(Alıntı Metin):
Tag Archives: kuzguncuk

Meyhane

Hani zihinlerde bambaşka önemli mevzular olsa bile, biraz uzaklaşmak, kafayı dağıtmak için havadan-sudan bahsedilir ya dost meclislerinde; işte ben de bugün onu yapacağım. Esas konunun yörüngesinden çıkıp; mezeden-meyden dem vuracağım…

‘Meyhane’ kelimesi oldum olası keyifli görüntüler canlandırmıştır beynimde. Türk filmlerindeki gibi; fonda TSM şarkılarının inceden duyulduğu, mis gibi beyaz masa örtülerinde yenilip içilen, genelde Nubar Terziyan’ın canlandırdığı meyhaneci karakteri gibi sevimli, beyaz saçlı sahibinin masaları dolaşıp müşterisini “artık daha fazla içmeyin” diye dostane uyardığı sıcak meyhaneler. İstanbul’da bu tarzda bir mekanı bulmak neredeyse imkansıza yakın, ama yine de keyifli demlenilecek ve lezzetli mezelerin tadına bakılabilecek yerler var kıyıda-köşede.

İlk durağımız uzun zamandır Küçükyalı’da hizmet veren, ancak geçen sene ilk açıldıkları semtte, Etiler’de tekrar bir şube açan  Maria’nın Bahçesi..Uzun zamandır duyduğum bir yerdi burası, gitmek yeni kısmet oldu.Değişik bir Rum meyhanesi olan bu lokanta; sevimli bahçesi, lezzetli yemekleri, Ege havası, otları ve deniz mahsüllerinden oluşan yemekleri ile kendine has bir modern meyhane olma özelliği taşıyor. Etiler-Akatlar civarında sakin, huzurlu ve henüz tam manasıyla keşfedilmemiş bir yer arıyor iseniz, tavsiye olunur. 
Maria..

İkinci durağımız, Kuzguncuk’ta bir lokanta..Aslında buraya meyhane demek çok zor, çünkü ‘Kosinitza” için ‘deniz mahsülleri restoranı” demek daha doğru olur..Geçenlerde bir arkadaşımızn doğum günü için gittiğimiz bu sevimli mekanı yaklaşık 25 kişi ile kapattık, o kadar ufak bir yer. Ama mutfağında yaratılan harikalar; anlatılmaz yaşanır cinsten..

Kosinitza

 

Kosinitza; Kuzguncuk semtinin eski adı ve tam da bu şirin, karakterli semte yakışacak cinsten bir lezzet kumkuması diyebilirim..Milföyde mantarlı, kremalı dil balığı, deniz kabuğunda risotto, Hünkarbeğendi üzerine dülger balığı gibi enteresan ve bir o kadar da yaratıcı yemeklerin olduğu menü, gelenekselci yemeklerden hoşlananlara cazip gelmeyebilir. Ancak daha önce benzerini görmediğim bu sempatik lokantaya en azından bir sefer yol düşmeli derim ben..

(Alıştırma Verileri):
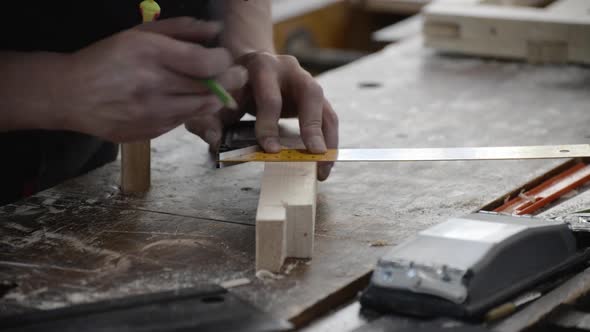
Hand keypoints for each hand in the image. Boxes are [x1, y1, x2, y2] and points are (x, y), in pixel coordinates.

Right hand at [57, 18, 246, 141]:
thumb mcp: (139, 33)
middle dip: (230, 81)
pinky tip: (185, 100)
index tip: (226, 58)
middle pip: (209, 89)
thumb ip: (181, 29)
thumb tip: (216, 30)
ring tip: (214, 87)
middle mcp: (153, 86)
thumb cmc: (107, 59)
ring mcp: (151, 114)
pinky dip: (191, 110)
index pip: (205, 63)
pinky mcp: (149, 133)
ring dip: (215, 98)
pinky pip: (183, 121)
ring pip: (202, 109)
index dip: (224, 61)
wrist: (70, 94)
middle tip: (237, 75)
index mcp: (149, 55)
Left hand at [185, 52, 338, 180]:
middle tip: (314, 153)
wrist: (247, 68)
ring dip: (328, 139)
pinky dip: (329, 142)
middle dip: (312, 125)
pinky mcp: (316, 98)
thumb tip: (215, 142)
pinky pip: (329, 119)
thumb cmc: (232, 86)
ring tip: (323, 168)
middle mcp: (290, 69)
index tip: (270, 150)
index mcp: (261, 65)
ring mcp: (307, 82)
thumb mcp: (217, 99)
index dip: (269, 124)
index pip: (269, 96)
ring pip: (326, 107)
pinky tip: (324, 164)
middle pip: (311, 93)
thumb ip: (210, 119)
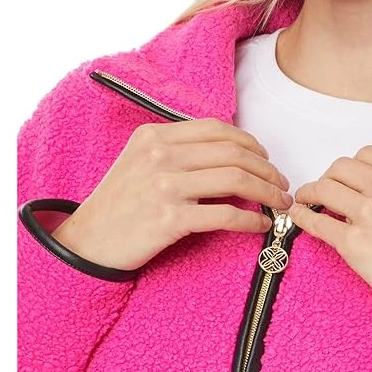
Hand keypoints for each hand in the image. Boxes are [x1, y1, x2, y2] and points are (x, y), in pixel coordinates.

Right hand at [50, 119, 293, 270]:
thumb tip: (228, 157)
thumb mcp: (139, 164)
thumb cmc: (119, 206)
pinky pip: (226, 215)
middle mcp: (160, 155)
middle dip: (267, 169)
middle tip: (282, 185)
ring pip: (236, 180)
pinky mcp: (170, 219)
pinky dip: (252, 220)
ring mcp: (165, 186)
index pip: (218, 130)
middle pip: (234, 153)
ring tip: (280, 204)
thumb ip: (177, 153)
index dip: (251, 144)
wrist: (88, 242)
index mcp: (155, 137)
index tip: (266, 159)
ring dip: (268, 192)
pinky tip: (261, 226)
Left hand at [288, 145, 371, 311]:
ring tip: (306, 200)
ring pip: (323, 189)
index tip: (344, 178)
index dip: (349, 168)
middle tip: (323, 190)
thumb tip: (367, 190)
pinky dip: (302, 216)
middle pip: (339, 168)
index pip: (365, 155)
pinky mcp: (352, 240)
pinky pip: (316, 221)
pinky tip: (299, 216)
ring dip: (309, 193)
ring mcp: (367, 212)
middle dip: (327, 177)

(Yapılacak İş): Meyhane yazısının "Tag Archives: kuzguncuk" ile başlayıp "yerler var kıyıda-köşede." sözlerine kadar süren bölümünü, "kıyıda-köşede" yerine "şurada-burada" koyarak güncellenmiş biçimiyle yeniden yazın.

(Görev Çözümü):
Tag Archives: kuzguncuk

Meyhane

Hani zihinlerde bambaşka önemli mevzular olsa bile, biraz uzaklaşmak, kafayı dağıtmak için havadan-sudan bahsedilir ya dost meclislerinde; işte ben de bugün onu yapacağım. Esas konunun yörüngesinden çıkıp; mezeden-meyden dem vuracağım…

‘Meyhane’ kelimesi oldum olası keyifli görüntüler canlandırmıştır beynimde. Türk filmlerindeki gibi; fonda TSM şarkılarının inceden duyulduğu, mis gibi beyaz masa örtülerinde yenilip içilen, genelde Nubar Terziyan’ın canlandırdığı meyhaneci karakteri gibi sevimli, beyaz saçlı sahibinin masaları dolaşıp müşterisini “artık daha fazla içmeyin” diye dostane uyardığı sıcak meyhaneler. İstanbul’da bu tarzda bir mekanı bulmak neredeyse imkansıza yakın, ama yine de keyifli demlenilecek ve lezzetli mezelerin tadına bakılabilecek yerler var şurada-burada.